Poor Margaret's head sank on her breast, her heart grew heavy as lead. Her last supplications had been made, and vainly. Death was stealing closer to his feeble victim.

Where, where was St. Udo Brand that he came not in time to save her and himself from this fatal chain which his grandmother's death was to rivet round them both?

The trampling of horses hoofs reached her ear. She started to her feet and listened breathlessly. Yes, through the still April eve stole those welcome sounds, nearer and clearer.

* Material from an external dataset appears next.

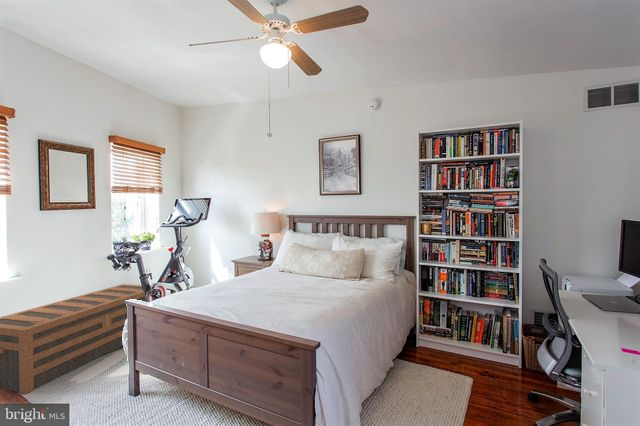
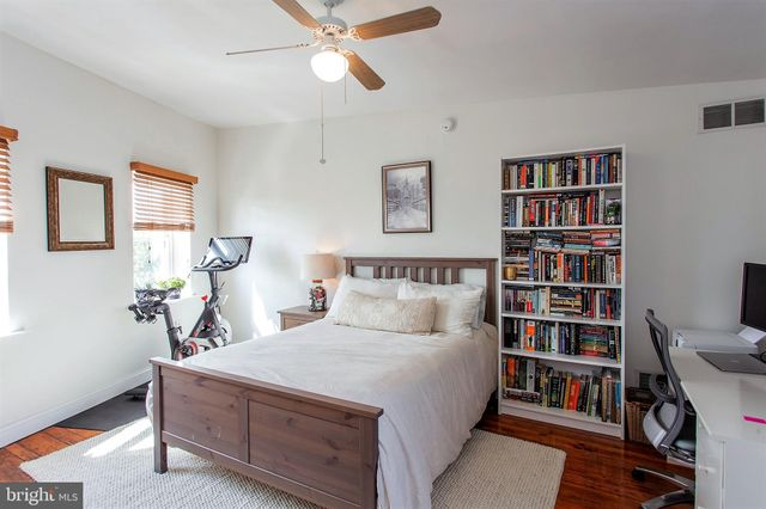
- storage bench [0,283,146,395]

An arrival at Castle Brand.

Margaret took her dying friend in her arms and tenderly kissed her cold, trembling mouth, and laid her on her pillow again.

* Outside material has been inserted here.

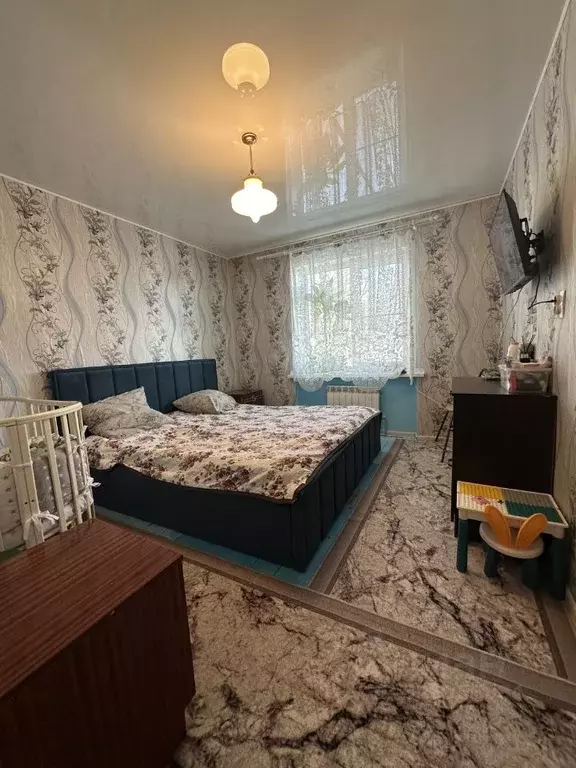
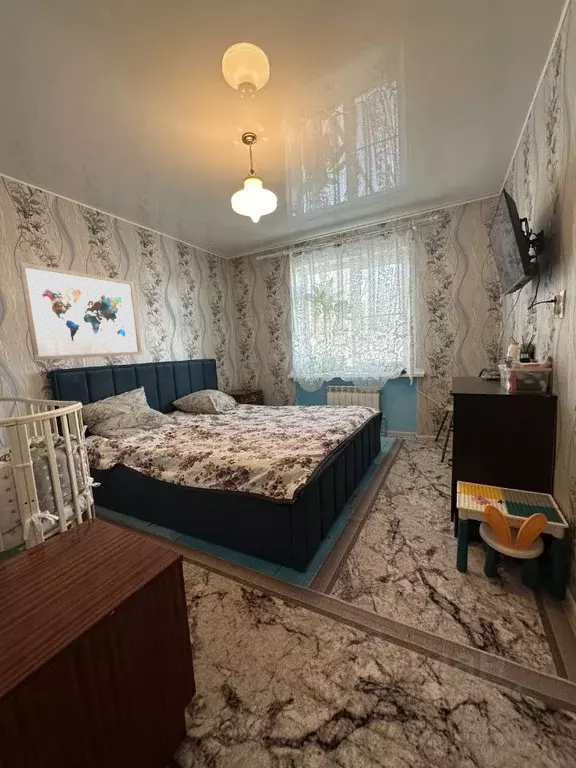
+ wall art [18,261,143,361]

"Captain Brand has arrived," said she, softly. "I shall bring him in at once."

She stepped to the doctor's side—he was still stirring the stimulant with a nervous hand.

"Give it to her quickly," she whispered; "the heir has come."

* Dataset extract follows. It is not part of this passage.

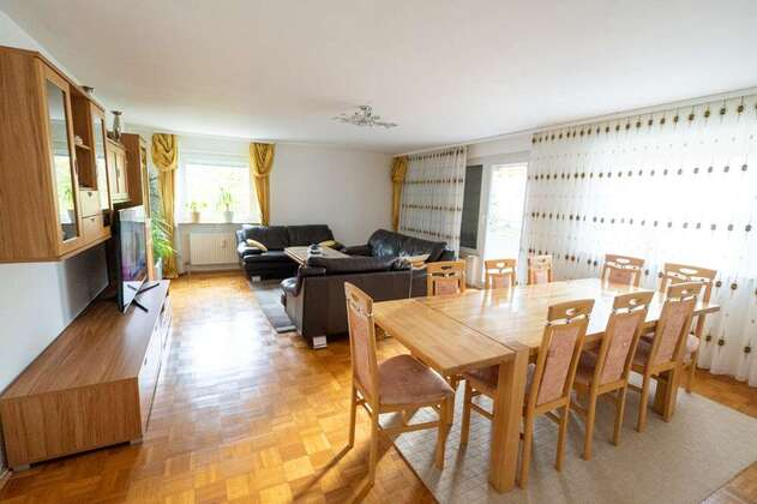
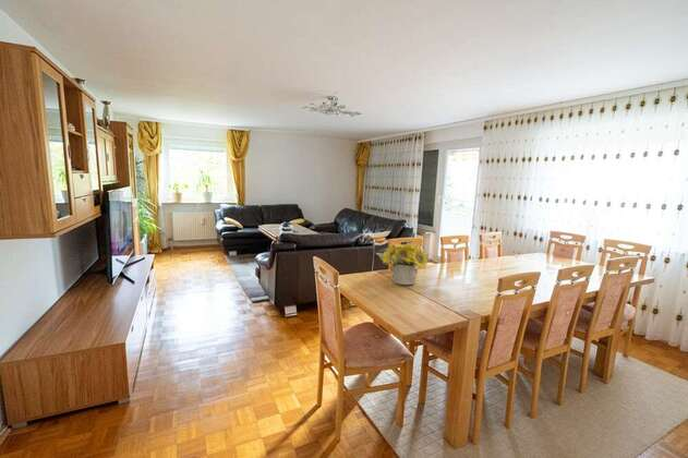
+ sunflower [375,241,432,286]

She left the chamber, her pulses throbbed with a vague sense of evil, her limbs seemed heavy as lead; and as she crept down the great vaulted staircase, lit by pale, flickering tapers, she thought that her own tall shadow writhed and shuddered before her like the phantom of a deadly tear.

The great hall-door stood open, the servants were waiting decorously in the hall to greet the heir, and Purcell, the old steward, stood out on the threshold bare-headed, his silvery locks glistening in the broad moon's light.

Margaret Walsingham stepped beside him and eagerly looked for St. Udo Brand.